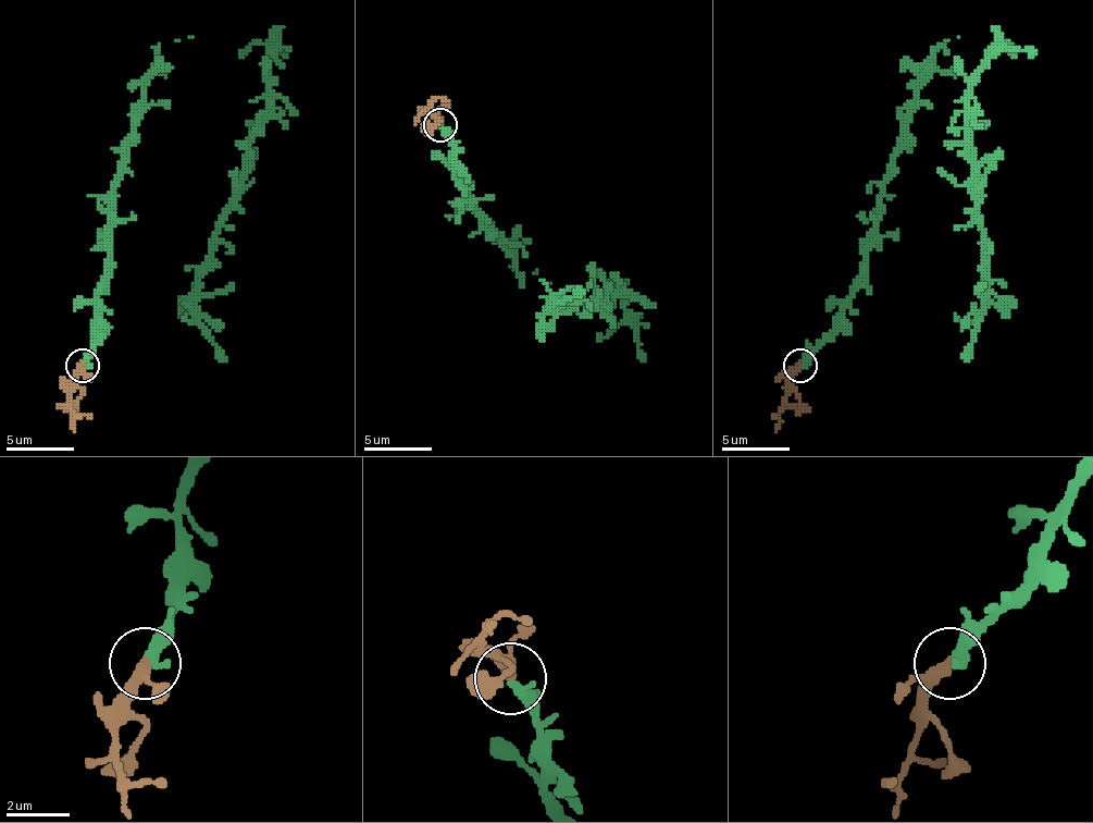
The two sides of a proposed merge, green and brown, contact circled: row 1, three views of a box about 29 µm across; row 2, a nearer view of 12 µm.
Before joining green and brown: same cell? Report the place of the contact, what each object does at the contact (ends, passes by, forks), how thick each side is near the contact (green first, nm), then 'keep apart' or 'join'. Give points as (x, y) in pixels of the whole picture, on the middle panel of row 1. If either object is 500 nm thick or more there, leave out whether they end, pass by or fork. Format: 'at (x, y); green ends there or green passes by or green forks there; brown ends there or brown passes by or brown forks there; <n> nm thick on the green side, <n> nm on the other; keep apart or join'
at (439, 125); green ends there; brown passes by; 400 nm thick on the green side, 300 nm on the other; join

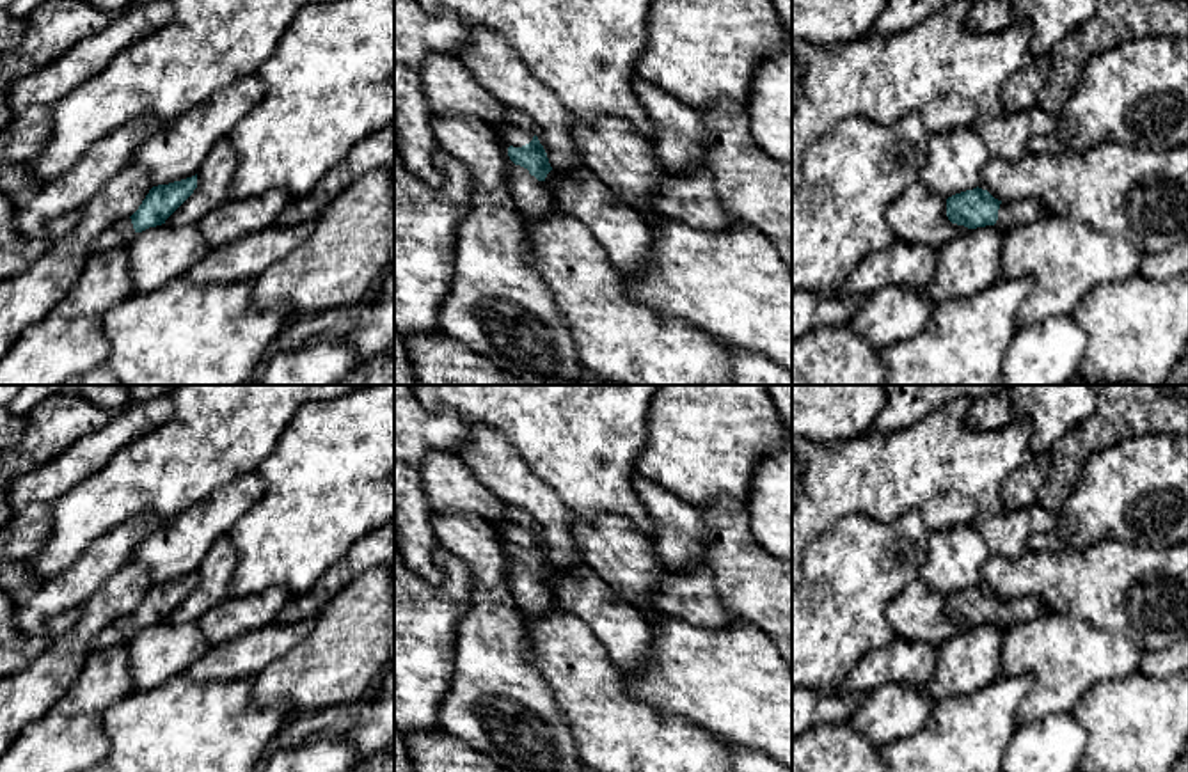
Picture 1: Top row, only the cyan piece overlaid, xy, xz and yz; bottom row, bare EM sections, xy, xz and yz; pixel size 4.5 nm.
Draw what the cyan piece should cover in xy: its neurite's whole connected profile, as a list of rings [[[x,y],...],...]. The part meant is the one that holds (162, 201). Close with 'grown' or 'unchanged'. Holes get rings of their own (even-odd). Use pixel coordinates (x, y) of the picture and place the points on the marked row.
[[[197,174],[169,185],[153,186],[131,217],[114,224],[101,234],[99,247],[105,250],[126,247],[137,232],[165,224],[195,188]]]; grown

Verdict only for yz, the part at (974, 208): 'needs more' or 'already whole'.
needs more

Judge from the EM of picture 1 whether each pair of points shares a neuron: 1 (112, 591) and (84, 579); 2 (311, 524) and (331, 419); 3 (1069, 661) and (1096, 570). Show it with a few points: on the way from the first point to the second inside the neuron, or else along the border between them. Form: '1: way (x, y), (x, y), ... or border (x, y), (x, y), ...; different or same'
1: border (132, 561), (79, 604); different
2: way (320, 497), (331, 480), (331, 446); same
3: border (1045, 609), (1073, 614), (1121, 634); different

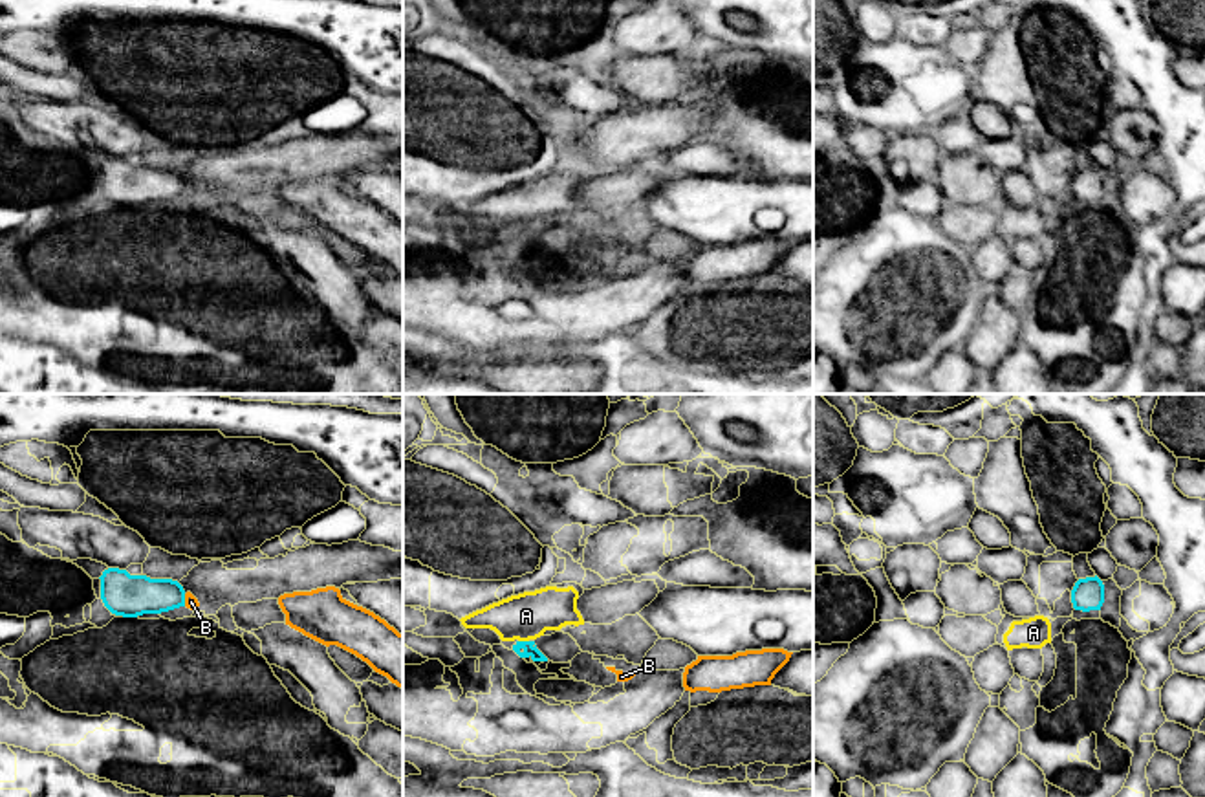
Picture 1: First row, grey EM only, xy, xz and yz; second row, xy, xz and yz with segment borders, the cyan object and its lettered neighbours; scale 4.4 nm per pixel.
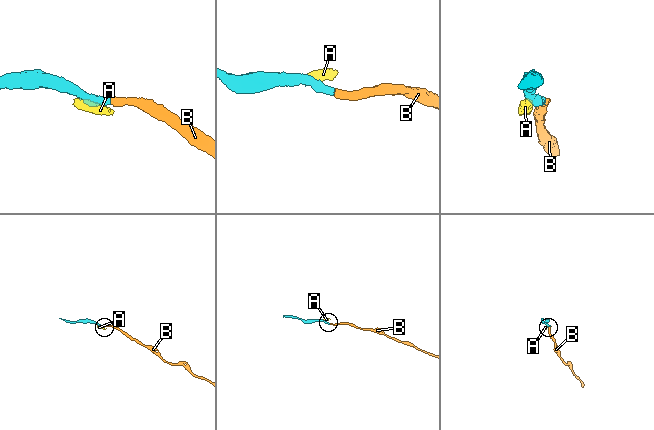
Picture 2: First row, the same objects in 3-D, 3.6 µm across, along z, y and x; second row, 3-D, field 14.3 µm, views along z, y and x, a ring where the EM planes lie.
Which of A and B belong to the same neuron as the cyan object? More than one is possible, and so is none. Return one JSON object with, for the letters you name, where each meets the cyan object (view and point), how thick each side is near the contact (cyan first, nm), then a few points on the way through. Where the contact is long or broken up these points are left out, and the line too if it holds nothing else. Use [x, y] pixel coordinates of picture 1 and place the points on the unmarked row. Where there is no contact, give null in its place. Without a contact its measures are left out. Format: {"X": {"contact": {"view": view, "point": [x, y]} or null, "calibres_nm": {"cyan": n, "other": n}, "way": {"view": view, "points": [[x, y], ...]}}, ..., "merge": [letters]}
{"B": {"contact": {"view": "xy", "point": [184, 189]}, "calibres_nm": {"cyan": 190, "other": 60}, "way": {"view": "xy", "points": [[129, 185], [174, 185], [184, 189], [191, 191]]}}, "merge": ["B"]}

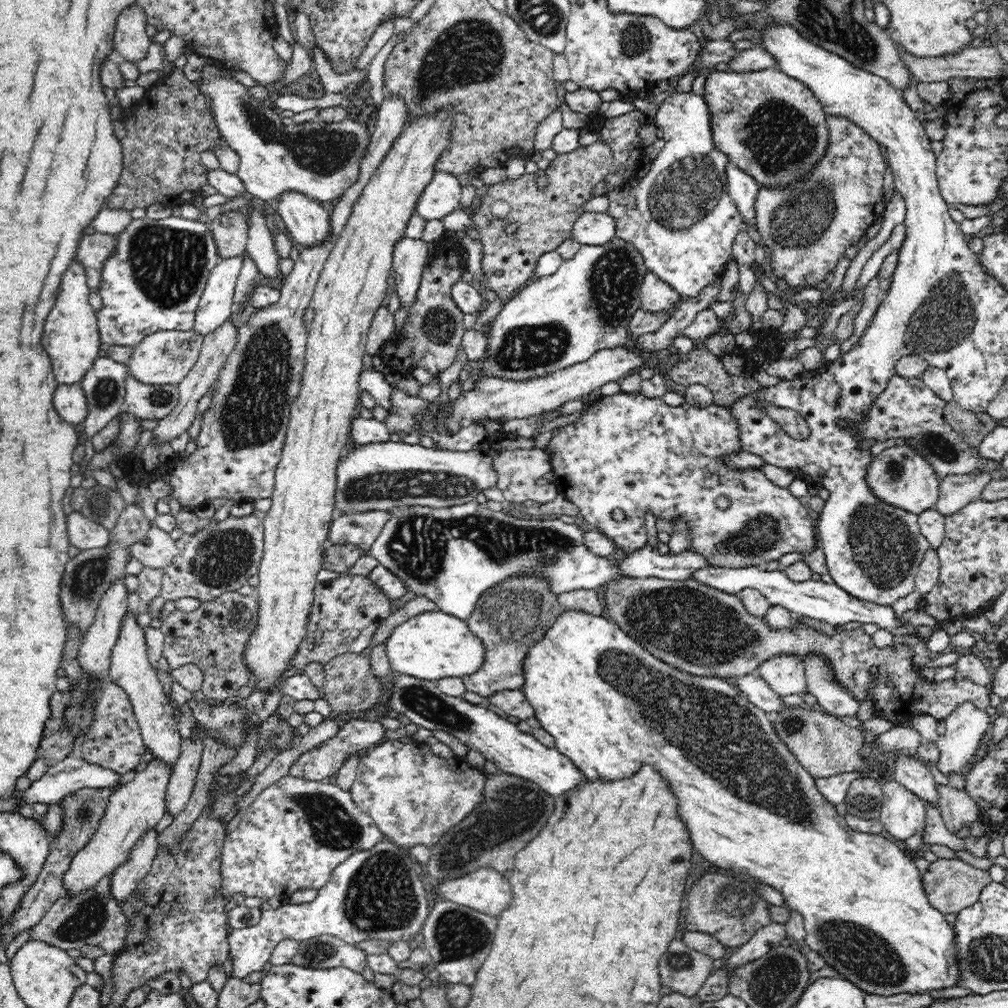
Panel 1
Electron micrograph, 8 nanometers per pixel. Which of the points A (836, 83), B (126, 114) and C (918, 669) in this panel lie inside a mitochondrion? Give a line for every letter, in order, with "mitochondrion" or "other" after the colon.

Task instructions: The answer must be a single number: how many lines in the records above contain the word "views".

Task solution: 2